4. You’re known for voicing strong opinions when it comes to political issues and how they affect your business and the pub sector. What are your current bugbears?
The anti-hospitality tax system and the tendency of the current government to shoot from the hip during the pandemic - moonshots, no standing, substantial meals, curfews and many other absurd initiatives which had no basis in science, did not improve health outcomes, but which devastated the economy.

The cost of the 'wrong moves' is being repaid in high inflation and higher taxes. We need more business experience and common sense in government. Dream on, as they say.

5. With such a wealth of knowledge, what is your advice to anyone thinking of going into the pub industry?
Start on the shop floor. The experience is invaluable. You’ll quickly get a good idea if it’s your scene.

6. What plans do you have for Wetherspoon in the coming year and beyond – more focus on restaurants or/and hotels expansion or revamps – where do you think the main area for growth will be?
We’ve always proceeded on the basis of trying to make small weekly improvements to the business. Glass racks over the bar, better T-bars, improved kitchen equipment, better terms for employees - the aggregation of small gains over the years is the key to success.

[I couldn't help but put an extra question to Tim - so much to ask!]
7. What are your hopes for the pub industry by the end of this year and in the next 5 years?
Tax equality, low rents and interest rates - and common sense in government. Asking a lot, I know.


THE GET-TO-KNOW-YOU QUESTIONS

1. What do you do to wind down after a busy day?

I try and walk for at least half an hour to chill out. Then two or three pints in a groovy pub, reading the paper.

2. What is your favourite on-the-go snack, lunch, and beverage in the week?
Today, on day three of a tour of Wetherspoon pubs, for example, an all-day brunch at midday, two pints of Abbot after work - and a glass or two of Merlot. Pure bliss.

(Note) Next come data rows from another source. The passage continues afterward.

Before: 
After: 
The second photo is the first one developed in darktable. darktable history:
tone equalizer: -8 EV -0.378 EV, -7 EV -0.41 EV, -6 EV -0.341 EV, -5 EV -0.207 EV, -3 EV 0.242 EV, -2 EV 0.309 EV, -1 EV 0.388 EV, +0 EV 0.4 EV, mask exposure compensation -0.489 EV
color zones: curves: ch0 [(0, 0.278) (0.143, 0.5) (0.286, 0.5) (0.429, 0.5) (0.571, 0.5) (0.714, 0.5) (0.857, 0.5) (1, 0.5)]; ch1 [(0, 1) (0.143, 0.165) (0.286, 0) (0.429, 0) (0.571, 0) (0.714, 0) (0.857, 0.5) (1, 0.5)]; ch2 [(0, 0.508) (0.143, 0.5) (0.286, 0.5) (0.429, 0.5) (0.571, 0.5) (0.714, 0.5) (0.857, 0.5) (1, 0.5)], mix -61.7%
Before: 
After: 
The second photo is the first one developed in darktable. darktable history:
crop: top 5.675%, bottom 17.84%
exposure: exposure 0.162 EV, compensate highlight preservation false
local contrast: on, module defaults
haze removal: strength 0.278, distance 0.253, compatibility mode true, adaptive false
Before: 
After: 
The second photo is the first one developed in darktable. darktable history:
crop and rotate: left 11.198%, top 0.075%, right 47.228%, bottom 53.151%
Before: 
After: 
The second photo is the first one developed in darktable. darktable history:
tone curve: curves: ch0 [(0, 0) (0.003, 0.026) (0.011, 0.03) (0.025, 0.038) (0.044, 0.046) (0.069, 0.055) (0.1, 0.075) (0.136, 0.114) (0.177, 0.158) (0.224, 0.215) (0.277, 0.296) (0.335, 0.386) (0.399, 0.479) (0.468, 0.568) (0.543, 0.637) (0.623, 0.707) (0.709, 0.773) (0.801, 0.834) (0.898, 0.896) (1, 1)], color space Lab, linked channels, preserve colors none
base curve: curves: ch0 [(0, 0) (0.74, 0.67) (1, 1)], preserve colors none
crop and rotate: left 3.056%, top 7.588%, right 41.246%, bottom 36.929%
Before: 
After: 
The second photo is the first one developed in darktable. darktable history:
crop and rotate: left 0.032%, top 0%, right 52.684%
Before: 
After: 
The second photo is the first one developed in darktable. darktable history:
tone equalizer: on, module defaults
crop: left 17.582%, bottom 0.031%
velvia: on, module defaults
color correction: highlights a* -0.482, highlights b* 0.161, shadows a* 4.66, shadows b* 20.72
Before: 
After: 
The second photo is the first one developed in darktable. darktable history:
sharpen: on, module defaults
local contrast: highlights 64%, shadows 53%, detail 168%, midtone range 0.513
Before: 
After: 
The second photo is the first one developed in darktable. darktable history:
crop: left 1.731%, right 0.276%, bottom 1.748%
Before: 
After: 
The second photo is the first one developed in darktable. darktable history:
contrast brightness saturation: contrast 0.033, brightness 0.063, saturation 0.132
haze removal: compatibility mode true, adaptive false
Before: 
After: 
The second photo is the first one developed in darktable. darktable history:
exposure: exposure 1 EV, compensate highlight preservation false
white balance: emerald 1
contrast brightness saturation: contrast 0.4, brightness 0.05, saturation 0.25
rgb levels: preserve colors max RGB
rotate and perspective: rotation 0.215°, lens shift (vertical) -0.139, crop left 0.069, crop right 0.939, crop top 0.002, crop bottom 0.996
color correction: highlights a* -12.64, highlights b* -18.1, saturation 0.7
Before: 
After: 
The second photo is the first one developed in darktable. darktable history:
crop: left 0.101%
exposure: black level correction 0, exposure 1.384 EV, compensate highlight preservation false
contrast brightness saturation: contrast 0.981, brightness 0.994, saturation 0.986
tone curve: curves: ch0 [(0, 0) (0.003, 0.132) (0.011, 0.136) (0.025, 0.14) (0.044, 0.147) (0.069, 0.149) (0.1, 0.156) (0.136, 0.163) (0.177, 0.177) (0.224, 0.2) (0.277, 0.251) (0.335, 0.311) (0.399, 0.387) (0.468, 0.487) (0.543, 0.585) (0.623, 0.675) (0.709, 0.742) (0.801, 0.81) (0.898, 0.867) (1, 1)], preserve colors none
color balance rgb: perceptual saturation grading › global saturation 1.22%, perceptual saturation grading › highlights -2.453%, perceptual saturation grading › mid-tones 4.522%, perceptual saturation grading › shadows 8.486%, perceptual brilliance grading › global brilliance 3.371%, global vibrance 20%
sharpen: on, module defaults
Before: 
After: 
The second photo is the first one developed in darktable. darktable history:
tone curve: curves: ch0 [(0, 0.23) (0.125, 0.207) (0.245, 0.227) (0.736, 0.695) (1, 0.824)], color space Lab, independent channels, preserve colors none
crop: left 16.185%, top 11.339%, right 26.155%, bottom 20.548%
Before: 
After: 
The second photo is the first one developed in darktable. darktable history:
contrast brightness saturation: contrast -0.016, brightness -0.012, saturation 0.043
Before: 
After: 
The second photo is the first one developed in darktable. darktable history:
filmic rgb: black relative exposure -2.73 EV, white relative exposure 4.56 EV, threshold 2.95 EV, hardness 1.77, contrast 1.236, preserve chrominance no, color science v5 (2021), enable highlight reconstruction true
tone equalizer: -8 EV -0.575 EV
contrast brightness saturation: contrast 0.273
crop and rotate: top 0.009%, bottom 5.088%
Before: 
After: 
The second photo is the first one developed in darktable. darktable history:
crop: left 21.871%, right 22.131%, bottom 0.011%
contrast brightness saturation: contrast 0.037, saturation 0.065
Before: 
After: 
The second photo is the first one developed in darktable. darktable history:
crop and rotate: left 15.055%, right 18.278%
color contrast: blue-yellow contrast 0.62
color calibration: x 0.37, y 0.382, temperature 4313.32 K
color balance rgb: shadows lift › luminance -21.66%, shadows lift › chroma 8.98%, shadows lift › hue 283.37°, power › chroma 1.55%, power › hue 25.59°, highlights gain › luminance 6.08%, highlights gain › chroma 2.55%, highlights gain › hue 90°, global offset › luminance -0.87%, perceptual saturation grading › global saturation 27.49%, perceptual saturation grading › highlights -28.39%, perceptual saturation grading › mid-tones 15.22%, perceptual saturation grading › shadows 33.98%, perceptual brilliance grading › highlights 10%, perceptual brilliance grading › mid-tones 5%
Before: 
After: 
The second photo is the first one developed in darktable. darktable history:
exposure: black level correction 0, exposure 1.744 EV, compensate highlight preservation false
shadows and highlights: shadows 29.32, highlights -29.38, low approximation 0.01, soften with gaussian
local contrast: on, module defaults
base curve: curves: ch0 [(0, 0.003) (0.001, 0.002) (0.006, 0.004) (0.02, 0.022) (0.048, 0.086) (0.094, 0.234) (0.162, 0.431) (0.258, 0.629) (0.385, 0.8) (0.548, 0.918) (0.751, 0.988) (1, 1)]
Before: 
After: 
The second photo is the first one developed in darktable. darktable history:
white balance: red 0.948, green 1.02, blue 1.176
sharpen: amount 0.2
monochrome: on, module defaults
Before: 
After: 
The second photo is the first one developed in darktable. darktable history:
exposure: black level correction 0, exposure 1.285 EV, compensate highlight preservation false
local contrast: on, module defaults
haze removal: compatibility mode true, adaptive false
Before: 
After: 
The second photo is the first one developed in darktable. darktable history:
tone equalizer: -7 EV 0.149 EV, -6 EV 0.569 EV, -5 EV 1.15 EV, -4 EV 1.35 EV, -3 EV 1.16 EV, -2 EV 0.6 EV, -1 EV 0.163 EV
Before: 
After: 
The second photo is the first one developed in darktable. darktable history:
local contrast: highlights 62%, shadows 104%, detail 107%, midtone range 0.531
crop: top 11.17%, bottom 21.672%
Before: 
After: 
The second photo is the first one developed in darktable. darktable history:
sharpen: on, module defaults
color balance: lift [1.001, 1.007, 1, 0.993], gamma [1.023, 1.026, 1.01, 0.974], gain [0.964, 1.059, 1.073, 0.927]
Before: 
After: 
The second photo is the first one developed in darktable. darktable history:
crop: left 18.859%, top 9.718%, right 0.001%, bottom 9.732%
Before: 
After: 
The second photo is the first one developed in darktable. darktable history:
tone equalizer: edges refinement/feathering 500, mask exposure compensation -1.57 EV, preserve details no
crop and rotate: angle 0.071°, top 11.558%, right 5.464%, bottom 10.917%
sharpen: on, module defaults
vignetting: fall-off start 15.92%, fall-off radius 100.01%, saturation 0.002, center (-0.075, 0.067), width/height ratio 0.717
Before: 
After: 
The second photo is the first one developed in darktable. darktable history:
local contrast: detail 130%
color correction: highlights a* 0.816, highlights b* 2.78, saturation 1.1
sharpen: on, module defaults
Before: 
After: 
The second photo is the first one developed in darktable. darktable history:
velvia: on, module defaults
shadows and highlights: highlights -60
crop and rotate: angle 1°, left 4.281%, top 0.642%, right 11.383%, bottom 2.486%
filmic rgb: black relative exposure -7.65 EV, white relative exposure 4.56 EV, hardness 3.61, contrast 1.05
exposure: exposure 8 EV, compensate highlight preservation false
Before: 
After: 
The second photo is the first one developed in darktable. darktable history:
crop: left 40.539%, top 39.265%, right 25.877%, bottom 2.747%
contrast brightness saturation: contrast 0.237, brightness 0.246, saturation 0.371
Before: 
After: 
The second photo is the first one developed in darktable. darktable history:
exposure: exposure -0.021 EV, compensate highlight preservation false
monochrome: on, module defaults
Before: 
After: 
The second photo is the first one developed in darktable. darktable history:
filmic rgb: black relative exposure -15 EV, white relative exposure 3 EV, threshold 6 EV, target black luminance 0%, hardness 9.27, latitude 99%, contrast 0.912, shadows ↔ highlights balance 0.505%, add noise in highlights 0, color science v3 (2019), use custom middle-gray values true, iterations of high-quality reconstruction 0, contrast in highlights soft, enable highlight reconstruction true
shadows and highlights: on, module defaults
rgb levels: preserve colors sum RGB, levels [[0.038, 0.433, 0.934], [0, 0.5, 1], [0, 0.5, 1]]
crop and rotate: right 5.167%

3. What’s your most loved restaurant or café and pub or bar (not a Wetherspoons!)?
Comparisons are unfair, since I love all pubs but: I’ve had some excellent pints in Young’s Leather Bottle in Earlsfield, London, recently. I often drink a pint of Tribute in St Austell pubs down south, for example at the Oyster Catcher in Polzeath. Last night I went to MemSaab in Nottingham, after work, possibly the UK’s best Indian restaurant.

4. Beyond your laptop and phone, what items are you never without during the week?
My notebook for writing down ideas or critiques from staff or customers.

5. What book or/and TV/Netflix etc programme currently has you gripped?
The Last Dance - a fabulous Michael Jordan epic. [Editor Becky couldn't agree more! You don't even have to be a basketball fan to love this.]

6. What have you learnt most about yourself and what do you see as your greatest achievements in the last year?
Above all, in life, you need luck. In the pub industry you’ve needed luck, plus some resilience, to survive in the last year.

Thank you, Tim! Terrific to get these insights from one of hospitality's most influencial bosses.